• Written task:
Reproduce the listing below line for line without changing anything, and leave the pictures out of your copy.

• Dataset entries:
◇ ◇ ◇ ◇ ◇

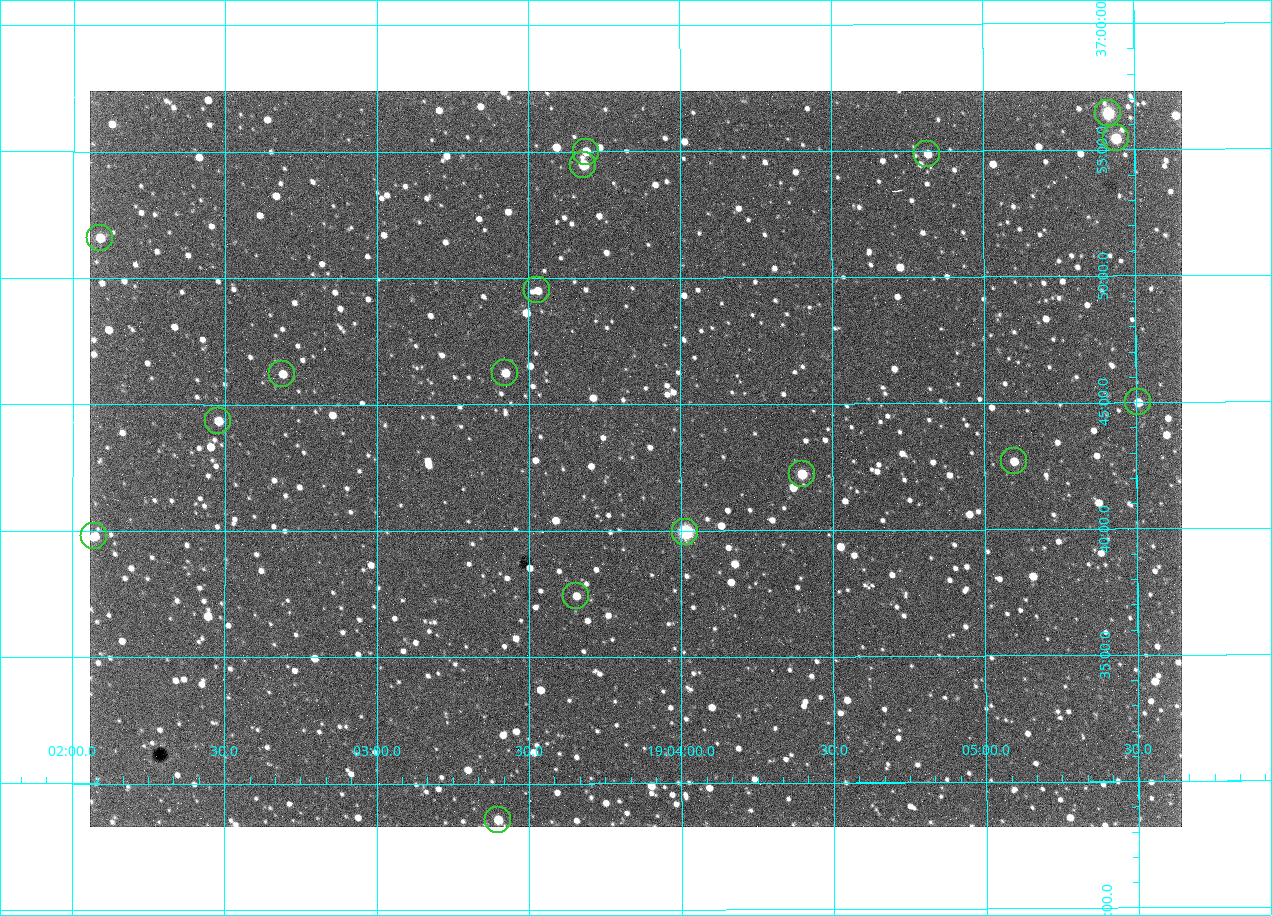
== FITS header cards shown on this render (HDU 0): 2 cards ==
NAXIS1  =                 1092 /fastest changing axis
NAXIS2  =                  736 /next to fastest changing axis

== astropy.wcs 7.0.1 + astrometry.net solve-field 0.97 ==
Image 1092 x 736 px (HDU 0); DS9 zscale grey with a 90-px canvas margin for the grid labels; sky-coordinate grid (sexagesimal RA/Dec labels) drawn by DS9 from the SOLVED WCS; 17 Tycho-2 reference stars matched to detected sources circled (green)
Header WCS: none
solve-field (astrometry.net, Tycho-2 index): SOLVED blind (the file carries no WCS)
Solved WCS: RA---TAN-SIP/DEC--TAN-SIP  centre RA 19:03:51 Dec +36:43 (285.96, +36.71 deg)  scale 2.37 arcsec/px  FOV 43.2' x 29.1'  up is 0 deg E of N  parity flipped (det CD > 0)
(file carries no celestial WCS; the grid is the blind solution)
Tycho-2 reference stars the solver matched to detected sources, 17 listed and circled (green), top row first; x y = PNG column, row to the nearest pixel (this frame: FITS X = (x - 90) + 1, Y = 736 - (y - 91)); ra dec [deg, ICRS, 3 dp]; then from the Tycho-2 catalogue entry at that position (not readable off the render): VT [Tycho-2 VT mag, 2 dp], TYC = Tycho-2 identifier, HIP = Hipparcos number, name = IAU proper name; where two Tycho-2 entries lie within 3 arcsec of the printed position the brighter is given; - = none
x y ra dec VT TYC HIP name
1108 113 286.353 +36.941 8.32 2652-644-1 93748 -
1116 138 286.360 +36.924 9.83 2652-14-1 - -
586 152 285.922 +36.917 10.48 2652-1249-1 - -
927 154 286.204 +36.915 10.94 2652-350-1 - -
583 165 285.920 +36.908 9.57 2652-218-1 - -
100 238 285.522 +36.860 10.88 2651-1921-1 - -
537 290 285.882 +36.825 10.95 2652-329-1 - -
505 373 285.856 +36.771 11.11 2652-1253-1 - -
282 374 285.672 +36.770 11.14 2651-2527-1 - -
1138 402 286.377 +36.750 10.72 2652-110-1 - -
218 421 285.620 +36.739 11.03 2651-1906-1 - -
1014 461 286.274 +36.711 10.88 2652-1070-1 - -
802 474 286.100 +36.704 10.14 2652-1649-1 - -
685 532 286.004 +36.666 8.52 2652-1368-1 - -
94 536 285.518 +36.663 10.71 2651-2245-1 - -
576 596 285.914 +36.624 11.11 2652-845-1 - -
498 820 285.849 +36.476 10.21 2652-1424-1 - -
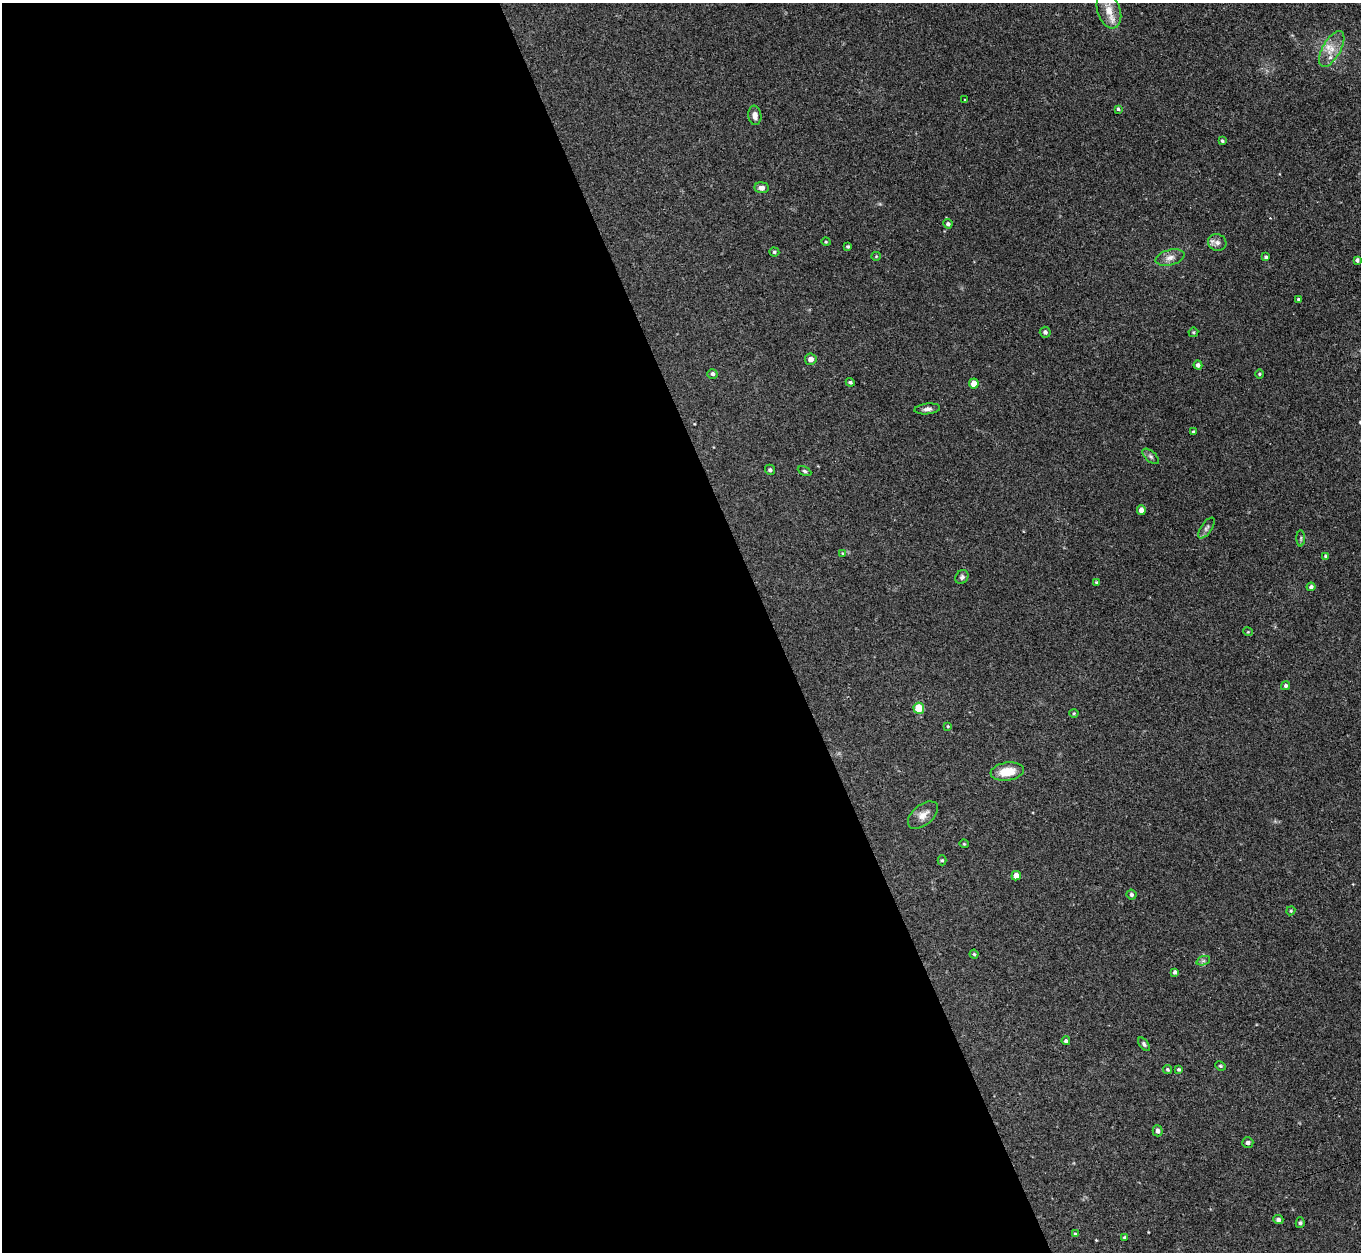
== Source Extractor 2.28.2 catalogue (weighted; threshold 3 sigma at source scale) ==
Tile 9 of 4 x 4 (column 1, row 3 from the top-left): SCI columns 38-1396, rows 1560-2809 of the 5509 x 5488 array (HDU 1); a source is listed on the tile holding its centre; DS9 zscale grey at full resolution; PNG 1363 x 1254 px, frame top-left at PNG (2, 3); each listed source drawn as its Kron ellipse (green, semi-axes under 4 px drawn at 4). Shown black and unused: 57% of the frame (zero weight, under 3 of 4 exposures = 5% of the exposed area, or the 3 px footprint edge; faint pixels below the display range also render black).
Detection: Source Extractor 2.28.2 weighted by HDU 2 'WHT'; one run over the whole footprint, this tile lists its part. Background 0.33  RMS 0.0096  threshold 0.0431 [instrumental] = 3 sigma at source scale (4.5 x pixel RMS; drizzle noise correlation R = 1.50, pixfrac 1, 0.05/0.05 arcsec/px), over >= 5 px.
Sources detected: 66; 1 cosmic-ray / hot-pixel residue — neither listed nor drawn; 1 inside a brighter listed object's ellipse — not listed separately; the other 64 listed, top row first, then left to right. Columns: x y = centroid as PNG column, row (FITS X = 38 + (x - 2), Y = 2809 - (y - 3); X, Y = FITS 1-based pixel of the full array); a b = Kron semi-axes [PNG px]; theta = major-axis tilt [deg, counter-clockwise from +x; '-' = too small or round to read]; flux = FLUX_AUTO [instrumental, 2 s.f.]
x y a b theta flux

◇ ◇ ◇ ◇ ◇

• The answer:
== FITS header cards shown on this render (HDU 0): 2 cards ==
NAXIS1  =                 1092 /fastest changing axis
NAXIS2  =                  736 /next to fastest changing axis

== astropy.wcs 7.0.1 + astrometry.net solve-field 0.97 ==
Image 1092 x 736 px (HDU 0); DS9 zscale grey with a 90-px canvas margin for the grid labels; sky-coordinate grid (sexagesimal RA/Dec labels) drawn by DS9 from the SOLVED WCS; 17 Tycho-2 reference stars matched to detected sources circled (green)
Header WCS: none
solve-field (astrometry.net, Tycho-2 index): SOLVED blind (the file carries no WCS)
Solved WCS: RA---TAN-SIP/DEC--TAN-SIP  centre RA 19:03:51 Dec +36:43 (285.96, +36.71 deg)  scale 2.37 arcsec/px  FOV 43.2' x 29.1'  up is 0 deg E of N  parity flipped (det CD > 0)
(file carries no celestial WCS; the grid is the blind solution)
Tycho-2 reference stars the solver matched to detected sources, 17 listed and circled (green), top row first; x y = PNG column, row to the nearest pixel (this frame: FITS X = (x - 90) + 1, Y = 736 - (y - 91)); ra dec [deg, ICRS, 3 dp]; then from the Tycho-2 catalogue entry at that position (not readable off the render): VT [Tycho-2 VT mag, 2 dp], TYC = Tycho-2 identifier, HIP = Hipparcos number, name = IAU proper name; where two Tycho-2 entries lie within 3 arcsec of the printed position the brighter is given; - = none
x y ra dec VT TYC HIP name
1108 113 286.353 +36.941 8.32 2652-644-1 93748 -
1116 138 286.360 +36.924 9.83 2652-14-1 - -
586 152 285.922 +36.917 10.48 2652-1249-1 - -
927 154 286.204 +36.915 10.94 2652-350-1 - -
583 165 285.920 +36.908 9.57 2652-218-1 - -
100 238 285.522 +36.860 10.88 2651-1921-1 - -
537 290 285.882 +36.825 10.95 2652-329-1 - -
505 373 285.856 +36.771 11.11 2652-1253-1 - -
282 374 285.672 +36.770 11.14 2651-2527-1 - -
1138 402 286.377 +36.750 10.72 2652-110-1 - -
218 421 285.620 +36.739 11.03 2651-1906-1 - -
1014 461 286.274 +36.711 10.88 2652-1070-1 - -
802 474 286.100 +36.704 10.14 2652-1649-1 - -
685 532 286.004 +36.666 8.52 2652-1368-1 - -
94 536 285.518 +36.663 10.71 2651-2245-1 - -
576 596 285.914 +36.624 11.11 2652-845-1 - -
498 820 285.849 +36.476 10.21 2652-1424-1 - -
== Source Extractor 2.28.2 catalogue (weighted; threshold 3 sigma at source scale) ==
Tile 9 of 4 x 4 (column 1, row 3 from the top-left): SCI columns 38-1396, rows 1560-2809 of the 5509 x 5488 array (HDU 1); a source is listed on the tile holding its centre; DS9 zscale grey at full resolution; PNG 1363 x 1254 px, frame top-left at PNG (2, 3); each listed source drawn as its Kron ellipse (green, semi-axes under 4 px drawn at 4). Shown black and unused: 57% of the frame (zero weight, under 3 of 4 exposures = 5% of the exposed area, or the 3 px footprint edge; faint pixels below the display range also render black).
Detection: Source Extractor 2.28.2 weighted by HDU 2 'WHT'; one run over the whole footprint, this tile lists its part. Background 0.33  RMS 0.0096  threshold 0.0431 [instrumental] = 3 sigma at source scale (4.5 x pixel RMS; drizzle noise correlation R = 1.50, pixfrac 1, 0.05/0.05 arcsec/px), over >= 5 px.
Sources detected: 66; 1 cosmic-ray / hot-pixel residue — neither listed nor drawn; 1 inside a brighter listed object's ellipse — not listed separately; the other 64 listed, top row first, then left to right. Columns: x y = centroid as PNG column, row (FITS X = 38 + (x - 2), Y = 2809 - (y - 3); X, Y = FITS 1-based pixel of the full array); a b = Kron semi-axes [PNG px]; theta = major-axis tilt [deg, counter-clockwise from +x; '-' = too small or round to read]; flux = FLUX_AUTO [instrumental, 2 s.f.]
x y a b theta flux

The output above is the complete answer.